4.8. De kantonrechter acht het bij bedoelde uitleg van doorslaggevende betekenis dat partijen in verband met de berekening van de ontslagvergoeding een referteperiode hebben willen afspreken die recht doet aan de schommelingen die [eiseres]’s arbeidsomvang (en daarmee haar loon) gezien haar arbeidsverleden vertoonde. Gelet op de gedachtewisseling van partijen begin augustus 2006 hebben zij gezocht naar een representatieve referteperiode, waarin de jaarlijks terugkerende piekdrukte was opgenomen. Hiermee is niet in overeenstemming dat [eiseres] er aanspraak op zou kunnen maken - of erop mocht vertrouwen - dat bij de berekening van haar ontslagvergoeding ook de periode die ten tijde van de gemaakte afspraak nog moest komen (de maanden augustus tot en met december 2006), en die geen representatief beeld van haar structurele arbeidsomvang gaf, zou meetellen. Gezien het in die periode gewerkte aantal meeruren en de bijzondere reden daarvan, gelegen in het vanwege de geplande sluiting slinkende personeelsbestand, moet de situatie in de laatste vijf maanden van het dienstverband als zo uitzonderlijk worden aangemerkt, dat deze bij de vaststelling van een representatieve referteperiode buiten beschouwing moeten blijven. Dat [eiseres], zoals zij stelt, uit was op een compensatie van het nadeel dat voor haar uit de gewijzigde WW voortvloeide, maakt dit niet anders, omdat niet is gesteld of gebleken dat zij zich over deze beweegreden indertijd jegens Yves Rocher heeft uitgelaten.

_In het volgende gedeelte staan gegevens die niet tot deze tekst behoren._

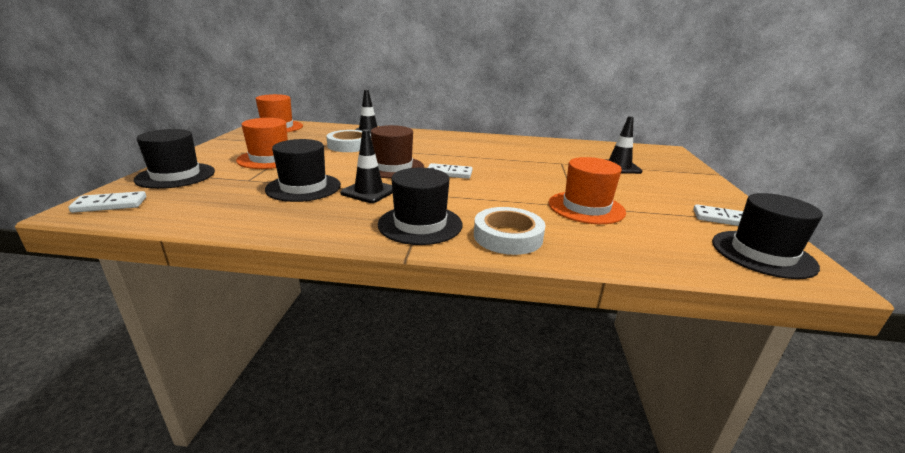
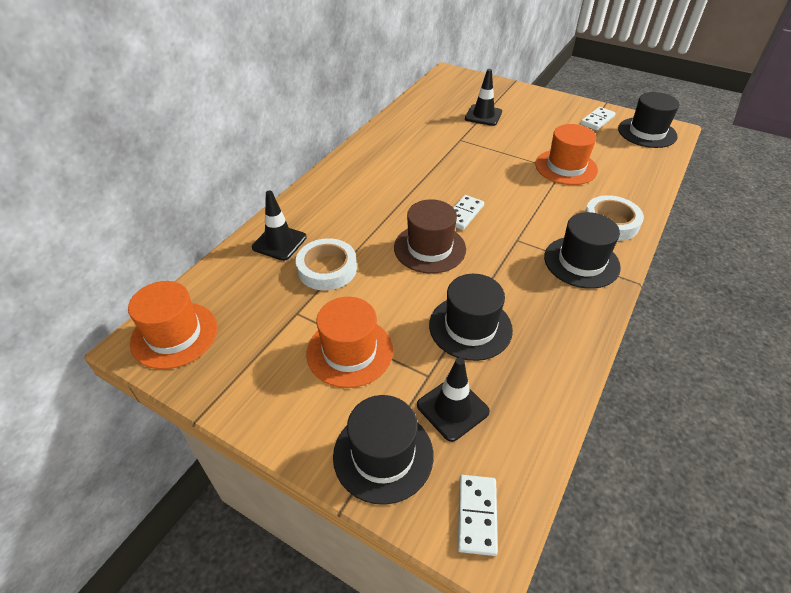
camera: 65 degrees left, 20 degrees up
black traffic cone [340,129,393,203] -> black traffic cone moved to [417,357,490,442]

4.9. Op het voorgaande stuit de vordering af. [eiseres] wordt, als de in het ongelijk gestelde partij, veroordeeld in de proceskosten.

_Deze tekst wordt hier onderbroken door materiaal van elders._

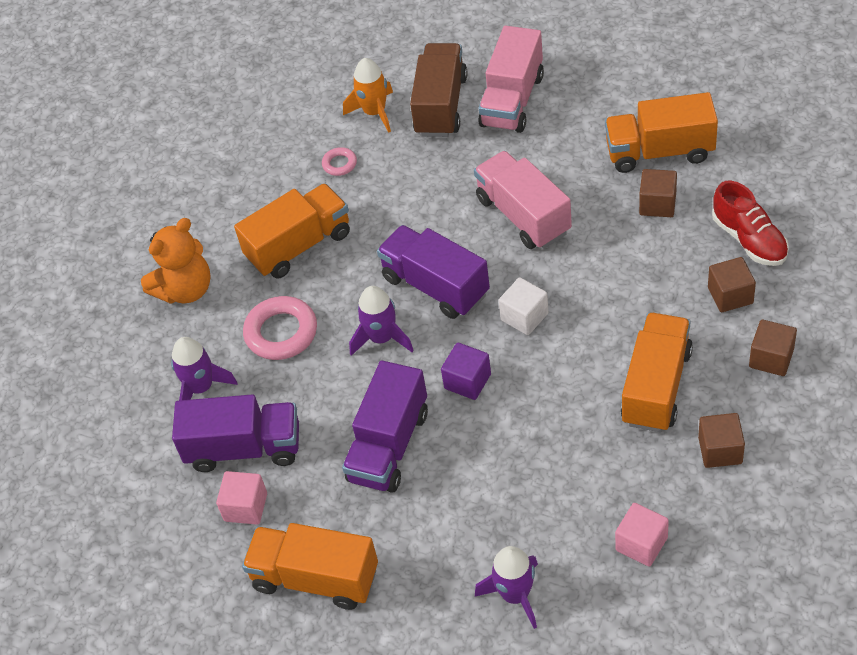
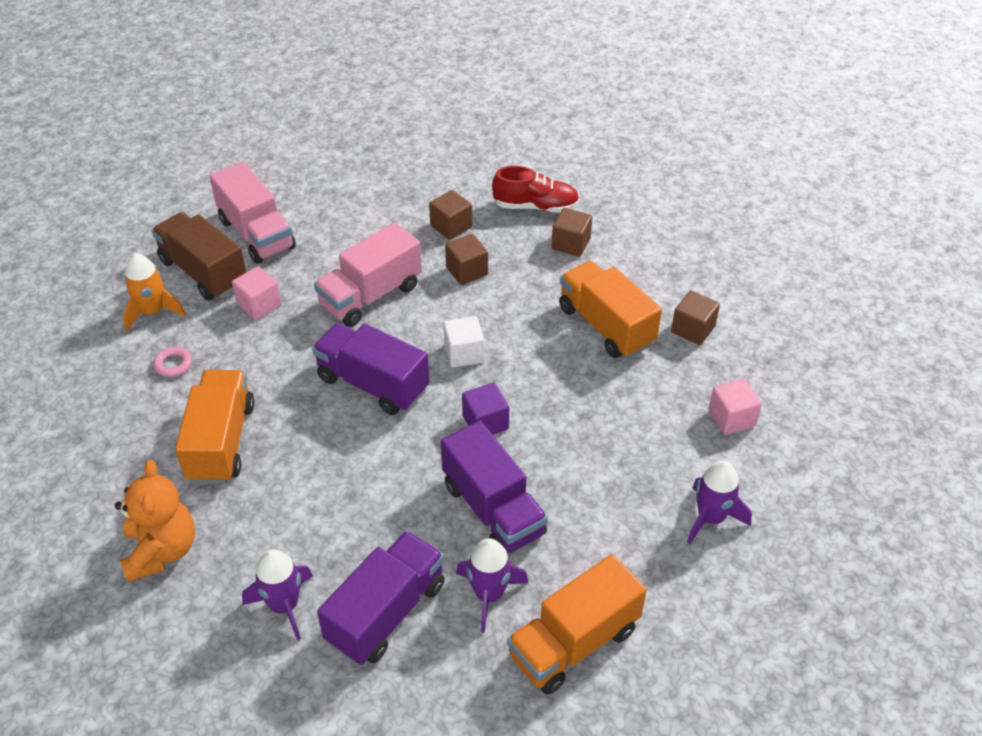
camera: 60 degrees left, 5 degrees down
pink cube [216,471,267,525] -> pink cube moved to [232,266,282,320]
pink ring [243,296,317,360] -> none
purple rocket [349,286,414,356] -> purple rocket moved to [456,538,528,633]
purple truck [377,225,490,319] -> purple truck turned 45 degrees clockwise [312,323,429,415]
pink truck [474,151,572,249] -> pink truck turned 45 degrees counterclockwise [314,223,422,327]
orange truck [605,92,718,173] -> none
brown cube [749,320,797,376] -> brown cube moved to [445,234,488,285]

veroordeelt [eiseres] tot betaling van de proceskosten aan de zijde van Yves Rocher, tot de uitspraak van dit vonnis begroot op € 500,-- aan salaris gemachtigde.
Dit vonnis is gewezen door mr. J.J.M. de Laat, kantonrechter, en is in aanwezigheid van de griffier in het openbaar uitgesproken op 14 juli 2010.